### Task details:
The records below are to be transcribed exactly from their first line to the line that has "left knee: (220, 558)", inclusive, with every picture omitted.

### Material shown:
Start of Block
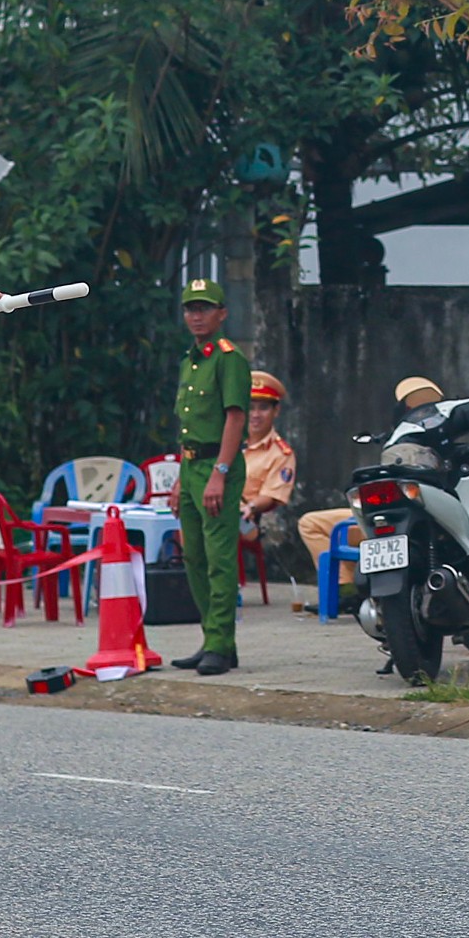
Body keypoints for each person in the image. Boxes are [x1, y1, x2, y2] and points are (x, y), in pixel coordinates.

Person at [169, 277, 253, 675]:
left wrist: (219, 473)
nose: (196, 315)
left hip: (217, 465)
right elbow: (188, 425)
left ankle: (221, 642)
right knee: (194, 556)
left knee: (220, 558)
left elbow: (235, 416)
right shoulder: (190, 360)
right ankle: (212, 640)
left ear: (222, 313)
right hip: (190, 466)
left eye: (204, 307)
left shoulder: (228, 358)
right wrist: (180, 479)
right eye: (190, 308)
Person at [299, 375, 440, 605]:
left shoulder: (440, 438)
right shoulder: (396, 439)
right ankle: (344, 590)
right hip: (383, 514)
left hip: (420, 516)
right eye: (413, 407)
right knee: (310, 523)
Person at [237, 369, 296, 563]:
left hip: (244, 519)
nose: (255, 414)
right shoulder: (229, 440)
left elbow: (272, 496)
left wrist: (251, 507)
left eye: (263, 408)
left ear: (275, 411)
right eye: (250, 407)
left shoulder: (281, 454)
End of Block
### Solution to the exercise:
Body keypoints for each person in the image. Boxes are [x1, y1, x2, y2] and points are (x, y), in pixel coordinates.

Person at [169, 277, 253, 675]:
left wrist: (219, 473)
nose: (196, 315)
left hip: (217, 465)
right elbow: (188, 425)
left ankle: (221, 642)
right knee: (194, 556)
left knee: (220, 558)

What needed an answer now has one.